▶ [Given entries]:
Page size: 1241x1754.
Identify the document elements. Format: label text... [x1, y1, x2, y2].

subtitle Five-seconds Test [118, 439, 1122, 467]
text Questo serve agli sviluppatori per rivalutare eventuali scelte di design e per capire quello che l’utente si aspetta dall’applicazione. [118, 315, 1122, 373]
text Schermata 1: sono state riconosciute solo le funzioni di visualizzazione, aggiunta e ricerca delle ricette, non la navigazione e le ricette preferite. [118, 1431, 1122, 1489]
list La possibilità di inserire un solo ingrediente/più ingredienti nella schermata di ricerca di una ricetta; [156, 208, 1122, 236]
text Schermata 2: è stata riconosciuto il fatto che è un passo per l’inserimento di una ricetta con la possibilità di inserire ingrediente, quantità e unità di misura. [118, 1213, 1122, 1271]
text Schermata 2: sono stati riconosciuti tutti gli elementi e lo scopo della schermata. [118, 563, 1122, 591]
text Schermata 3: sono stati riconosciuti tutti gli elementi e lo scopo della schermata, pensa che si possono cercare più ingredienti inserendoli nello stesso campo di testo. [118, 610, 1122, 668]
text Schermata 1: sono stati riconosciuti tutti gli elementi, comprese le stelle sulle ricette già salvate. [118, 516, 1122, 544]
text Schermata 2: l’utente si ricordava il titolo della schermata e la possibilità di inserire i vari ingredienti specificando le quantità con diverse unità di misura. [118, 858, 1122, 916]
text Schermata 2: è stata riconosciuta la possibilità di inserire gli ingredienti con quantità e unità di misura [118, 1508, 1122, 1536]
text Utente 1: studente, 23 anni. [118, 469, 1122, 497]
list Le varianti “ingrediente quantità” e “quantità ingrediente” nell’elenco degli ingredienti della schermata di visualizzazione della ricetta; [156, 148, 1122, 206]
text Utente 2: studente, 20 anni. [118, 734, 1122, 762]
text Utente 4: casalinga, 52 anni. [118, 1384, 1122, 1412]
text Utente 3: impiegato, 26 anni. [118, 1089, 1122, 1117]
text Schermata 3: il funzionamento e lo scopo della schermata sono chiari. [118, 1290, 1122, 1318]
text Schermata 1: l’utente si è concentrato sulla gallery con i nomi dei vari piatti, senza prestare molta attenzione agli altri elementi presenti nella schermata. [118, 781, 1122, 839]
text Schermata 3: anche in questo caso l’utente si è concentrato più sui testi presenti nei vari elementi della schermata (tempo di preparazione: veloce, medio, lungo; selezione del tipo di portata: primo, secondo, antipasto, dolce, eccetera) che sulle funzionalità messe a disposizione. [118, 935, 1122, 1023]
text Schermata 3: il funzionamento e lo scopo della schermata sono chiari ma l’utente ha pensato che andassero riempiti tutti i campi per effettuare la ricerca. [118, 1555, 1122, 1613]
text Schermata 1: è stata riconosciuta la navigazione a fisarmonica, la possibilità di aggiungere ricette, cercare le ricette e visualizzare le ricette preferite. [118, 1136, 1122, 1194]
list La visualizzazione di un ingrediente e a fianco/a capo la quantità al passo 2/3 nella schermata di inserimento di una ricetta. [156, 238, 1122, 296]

▶ [Directive]: Copy every entry exactly, missing none.

▶ [Your response]:
Page size: 1241x1754.
Identify the document elements. Format: label text... [x1, y1, x2, y2].

subtitle Five-seconds Test [118, 439, 1122, 467]
text Questo serve agli sviluppatori per rivalutare eventuali scelte di design e per capire quello che l’utente si aspetta dall’applicazione. [118, 315, 1122, 373]
text Schermata 1: sono state riconosciute solo le funzioni di visualizzazione, aggiunta e ricerca delle ricette, non la navigazione e le ricette preferite. [118, 1431, 1122, 1489]
list La possibilità di inserire un solo ingrediente/più ingredienti nella schermata di ricerca di una ricetta; [156, 208, 1122, 236]
text Schermata 2: è stata riconosciuto il fatto che è un passo per l’inserimento di una ricetta con la possibilità di inserire ingrediente, quantità e unità di misura. [118, 1213, 1122, 1271]
text Schermata 2: sono stati riconosciuti tutti gli elementi e lo scopo della schermata. [118, 563, 1122, 591]
text Schermata 3: sono stati riconosciuti tutti gli elementi e lo scopo della schermata, pensa che si possono cercare più ingredienti inserendoli nello stesso campo di testo. [118, 610, 1122, 668]
text Schermata 1: sono stati riconosciuti tutti gli elementi, comprese le stelle sulle ricette già salvate. [118, 516, 1122, 544]
text Schermata 2: l’utente si ricordava il titolo della schermata e la possibilità di inserire i vari ingredienti specificando le quantità con diverse unità di misura. [118, 858, 1122, 916]
text Schermata 2: è stata riconosciuta la possibilità di inserire gli ingredienti con quantità e unità di misura [118, 1508, 1122, 1536]
text Utente 1: studente, 23 anni. [118, 469, 1122, 497]
list Le varianti “ingrediente quantità” e “quantità ingrediente” nell’elenco degli ingredienti della schermata di visualizzazione della ricetta; [156, 148, 1122, 206]
text Utente 2: studente, 20 anni. [118, 734, 1122, 762]
text Utente 4: casalinga, 52 anni. [118, 1384, 1122, 1412]
text Utente 3: impiegato, 26 anni. [118, 1089, 1122, 1117]
text Schermata 3: il funzionamento e lo scopo della schermata sono chiari. [118, 1290, 1122, 1318]
text Schermata 1: l’utente si è concentrato sulla gallery con i nomi dei vari piatti, senza prestare molta attenzione agli altri elementi presenti nella schermata. [118, 781, 1122, 839]
text Schermata 3: anche in questo caso l’utente si è concentrato più sui testi presenti nei vari elementi della schermata (tempo di preparazione: veloce, medio, lungo; selezione del tipo di portata: primo, secondo, antipasto, dolce, eccetera) che sulle funzionalità messe a disposizione. [118, 935, 1122, 1023]
text Schermata 3: il funzionamento e lo scopo della schermata sono chiari ma l’utente ha pensato che andassero riempiti tutti i campi per effettuare la ricerca. [118, 1555, 1122, 1613]
text Schermata 1: è stata riconosciuta la navigazione a fisarmonica, la possibilità di aggiungere ricette, cercare le ricette e visualizzare le ricette preferite. [118, 1136, 1122, 1194]
list La visualizzazione di un ingrediente e a fianco/a capo la quantità al passo 2/3 nella schermata di inserimento di una ricetta. [156, 238, 1122, 296]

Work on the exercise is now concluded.